In a world where consumers have so many new ways of interfacing with financial services and advice, we need to equip consumers not just to understand the basics of financial services but also the risks to which they are exposed in digital environments. Most obviously this includes the heightened risk of fraud, but the risks in which consumers need to be educated regarding AI go much wider.

We also need to monitor closely whether the use of AI leads (inadvertently or by design) to the exclusion of people from financial services they would otherwise have had access to.

Fundamentally, financial services are based on trust and we need to ensure that the use of AI does not damage that trust. We also need to recognise that AI has great potential to enhance trust through the provision of better financial services. A key part of this will be ensuring firms understand and take ownership of design biases in AI.

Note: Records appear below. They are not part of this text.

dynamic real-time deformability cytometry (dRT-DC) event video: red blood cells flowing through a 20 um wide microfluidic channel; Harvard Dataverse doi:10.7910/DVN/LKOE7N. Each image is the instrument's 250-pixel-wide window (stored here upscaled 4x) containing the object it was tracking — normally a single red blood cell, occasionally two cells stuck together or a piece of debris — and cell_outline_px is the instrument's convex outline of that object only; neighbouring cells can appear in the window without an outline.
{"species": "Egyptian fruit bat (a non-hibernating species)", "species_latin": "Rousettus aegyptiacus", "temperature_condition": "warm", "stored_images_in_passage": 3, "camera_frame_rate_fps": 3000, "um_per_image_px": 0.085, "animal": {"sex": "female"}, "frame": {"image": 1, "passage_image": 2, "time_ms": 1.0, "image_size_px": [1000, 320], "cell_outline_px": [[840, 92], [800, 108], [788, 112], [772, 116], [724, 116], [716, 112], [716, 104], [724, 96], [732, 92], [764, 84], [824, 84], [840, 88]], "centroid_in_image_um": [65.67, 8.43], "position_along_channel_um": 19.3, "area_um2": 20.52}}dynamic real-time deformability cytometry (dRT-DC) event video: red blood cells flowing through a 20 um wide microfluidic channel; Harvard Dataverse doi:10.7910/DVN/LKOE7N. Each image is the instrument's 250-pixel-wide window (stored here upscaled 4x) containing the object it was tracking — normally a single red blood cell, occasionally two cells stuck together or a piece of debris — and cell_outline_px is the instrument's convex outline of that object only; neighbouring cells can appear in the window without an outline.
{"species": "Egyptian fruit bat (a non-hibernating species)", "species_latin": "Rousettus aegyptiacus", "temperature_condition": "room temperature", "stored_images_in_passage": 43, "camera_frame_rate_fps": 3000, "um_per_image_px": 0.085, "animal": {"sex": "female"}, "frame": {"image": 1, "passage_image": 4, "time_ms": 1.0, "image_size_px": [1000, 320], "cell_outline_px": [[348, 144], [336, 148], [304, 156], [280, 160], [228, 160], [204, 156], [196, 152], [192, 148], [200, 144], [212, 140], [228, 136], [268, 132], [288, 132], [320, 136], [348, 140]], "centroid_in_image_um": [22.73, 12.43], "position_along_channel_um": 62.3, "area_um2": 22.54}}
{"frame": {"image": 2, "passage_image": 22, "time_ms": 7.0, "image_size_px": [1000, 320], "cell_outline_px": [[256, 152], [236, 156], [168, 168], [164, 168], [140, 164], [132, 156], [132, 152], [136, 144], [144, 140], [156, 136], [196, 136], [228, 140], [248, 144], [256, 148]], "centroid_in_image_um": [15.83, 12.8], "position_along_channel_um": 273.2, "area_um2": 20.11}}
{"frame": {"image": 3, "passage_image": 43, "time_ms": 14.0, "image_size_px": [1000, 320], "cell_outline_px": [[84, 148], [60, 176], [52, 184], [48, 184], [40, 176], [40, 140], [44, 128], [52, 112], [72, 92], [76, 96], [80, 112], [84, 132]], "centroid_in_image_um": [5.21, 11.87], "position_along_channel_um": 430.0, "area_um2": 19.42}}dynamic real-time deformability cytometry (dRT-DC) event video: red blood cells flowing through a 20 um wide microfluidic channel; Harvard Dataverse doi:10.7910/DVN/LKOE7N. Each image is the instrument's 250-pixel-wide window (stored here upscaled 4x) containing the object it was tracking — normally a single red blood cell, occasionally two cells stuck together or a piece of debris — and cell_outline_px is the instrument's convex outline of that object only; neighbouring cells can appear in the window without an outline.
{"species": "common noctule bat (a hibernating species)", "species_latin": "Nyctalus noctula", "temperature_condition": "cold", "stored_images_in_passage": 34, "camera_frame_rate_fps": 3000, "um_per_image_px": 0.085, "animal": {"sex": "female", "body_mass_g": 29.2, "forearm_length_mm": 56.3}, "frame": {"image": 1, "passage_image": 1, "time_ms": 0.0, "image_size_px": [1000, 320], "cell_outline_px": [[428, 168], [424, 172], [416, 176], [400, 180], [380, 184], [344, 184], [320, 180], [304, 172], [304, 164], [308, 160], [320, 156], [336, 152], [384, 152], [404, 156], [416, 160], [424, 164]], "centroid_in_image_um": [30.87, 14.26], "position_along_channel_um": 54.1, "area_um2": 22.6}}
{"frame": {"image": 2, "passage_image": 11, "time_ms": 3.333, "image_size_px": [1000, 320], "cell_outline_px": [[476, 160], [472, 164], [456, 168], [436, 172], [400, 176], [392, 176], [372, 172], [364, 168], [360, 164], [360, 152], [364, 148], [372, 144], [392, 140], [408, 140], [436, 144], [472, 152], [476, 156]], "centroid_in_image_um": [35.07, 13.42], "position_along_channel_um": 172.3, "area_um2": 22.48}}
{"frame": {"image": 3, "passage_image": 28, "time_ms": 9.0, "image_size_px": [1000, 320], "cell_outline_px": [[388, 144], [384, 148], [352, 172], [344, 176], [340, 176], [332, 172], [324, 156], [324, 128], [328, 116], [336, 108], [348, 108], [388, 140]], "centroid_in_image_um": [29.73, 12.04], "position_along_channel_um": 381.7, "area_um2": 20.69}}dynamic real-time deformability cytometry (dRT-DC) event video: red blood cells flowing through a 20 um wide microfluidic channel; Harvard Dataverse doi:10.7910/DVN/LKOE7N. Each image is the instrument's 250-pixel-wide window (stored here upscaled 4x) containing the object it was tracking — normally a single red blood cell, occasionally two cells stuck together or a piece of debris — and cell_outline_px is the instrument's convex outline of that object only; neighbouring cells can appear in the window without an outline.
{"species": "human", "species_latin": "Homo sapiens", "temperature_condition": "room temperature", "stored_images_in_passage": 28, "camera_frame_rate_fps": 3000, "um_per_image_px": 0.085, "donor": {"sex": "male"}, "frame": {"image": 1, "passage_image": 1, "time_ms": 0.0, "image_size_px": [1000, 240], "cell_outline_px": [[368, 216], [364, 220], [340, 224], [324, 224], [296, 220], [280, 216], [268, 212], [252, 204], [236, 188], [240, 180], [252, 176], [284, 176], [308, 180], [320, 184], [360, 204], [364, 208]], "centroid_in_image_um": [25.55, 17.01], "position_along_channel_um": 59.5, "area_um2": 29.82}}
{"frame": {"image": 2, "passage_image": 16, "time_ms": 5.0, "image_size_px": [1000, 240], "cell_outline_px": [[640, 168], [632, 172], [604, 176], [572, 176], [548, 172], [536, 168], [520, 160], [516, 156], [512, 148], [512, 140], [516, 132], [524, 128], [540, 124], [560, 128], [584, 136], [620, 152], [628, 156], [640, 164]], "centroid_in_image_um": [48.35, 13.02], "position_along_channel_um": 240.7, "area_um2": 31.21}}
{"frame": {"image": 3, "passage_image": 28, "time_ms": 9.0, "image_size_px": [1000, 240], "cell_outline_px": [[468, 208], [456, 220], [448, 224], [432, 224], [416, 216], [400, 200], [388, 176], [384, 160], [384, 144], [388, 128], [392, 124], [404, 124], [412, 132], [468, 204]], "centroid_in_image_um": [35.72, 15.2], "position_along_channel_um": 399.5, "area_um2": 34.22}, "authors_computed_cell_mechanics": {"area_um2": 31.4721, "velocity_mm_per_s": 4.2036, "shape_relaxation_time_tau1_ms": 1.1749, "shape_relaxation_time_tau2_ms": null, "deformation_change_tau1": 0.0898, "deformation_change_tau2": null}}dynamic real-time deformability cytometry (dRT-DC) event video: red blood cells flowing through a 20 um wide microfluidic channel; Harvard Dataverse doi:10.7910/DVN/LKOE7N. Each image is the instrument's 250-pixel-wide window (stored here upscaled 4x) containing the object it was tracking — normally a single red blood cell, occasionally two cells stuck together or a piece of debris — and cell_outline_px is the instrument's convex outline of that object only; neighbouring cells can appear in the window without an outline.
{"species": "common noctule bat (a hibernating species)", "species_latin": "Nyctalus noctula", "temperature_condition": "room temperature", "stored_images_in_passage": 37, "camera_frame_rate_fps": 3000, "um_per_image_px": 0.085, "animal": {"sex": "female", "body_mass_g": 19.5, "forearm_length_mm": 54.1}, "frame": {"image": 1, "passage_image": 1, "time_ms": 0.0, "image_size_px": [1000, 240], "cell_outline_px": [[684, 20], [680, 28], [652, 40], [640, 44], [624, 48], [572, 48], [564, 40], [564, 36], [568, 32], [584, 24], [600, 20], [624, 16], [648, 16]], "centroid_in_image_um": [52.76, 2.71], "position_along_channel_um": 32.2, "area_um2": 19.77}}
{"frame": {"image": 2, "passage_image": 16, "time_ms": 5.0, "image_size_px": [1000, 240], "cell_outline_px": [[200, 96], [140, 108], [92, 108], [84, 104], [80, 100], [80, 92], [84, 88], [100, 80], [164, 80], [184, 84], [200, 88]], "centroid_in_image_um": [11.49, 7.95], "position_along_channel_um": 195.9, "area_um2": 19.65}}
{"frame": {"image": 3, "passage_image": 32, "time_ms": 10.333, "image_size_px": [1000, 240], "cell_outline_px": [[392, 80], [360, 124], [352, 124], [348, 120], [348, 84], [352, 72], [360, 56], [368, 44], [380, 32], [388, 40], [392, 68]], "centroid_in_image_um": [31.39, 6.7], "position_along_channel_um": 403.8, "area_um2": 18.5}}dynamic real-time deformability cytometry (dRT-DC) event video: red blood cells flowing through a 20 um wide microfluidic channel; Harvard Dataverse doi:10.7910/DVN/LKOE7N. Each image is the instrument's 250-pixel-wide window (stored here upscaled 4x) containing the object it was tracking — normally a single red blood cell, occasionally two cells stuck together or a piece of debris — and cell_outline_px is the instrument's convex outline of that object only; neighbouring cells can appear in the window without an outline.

And of course, public authorities will be both users and deploy AI. We need to practice what we preach and ensure our use is trustworthy.

Artificial intelligence has great potential to improve the service consumers of financial services receive.  The work of public authorities and commercial enterprises together should be to ensure that AI is used to bring those improvements about and that AI is not used to consumers’ detriment. Financial regulators have a specific and important role to play in this dynamic.  By standing our ground on the standards we require when it comes to AI, while being open minded about AI’s potential, we can provide the platform for AI to flourish in a way that provides real and sustainable long term benefits for consumers of financial services, today and in the future.

Thank you again for inviting me to speak today and I look forward to our discussion.

Thanks to Trevor Fitzpatrick, Deirdre Mullally, Johanna Zelenak and Nicola Faulkner for their comments and support in preparing these remarks.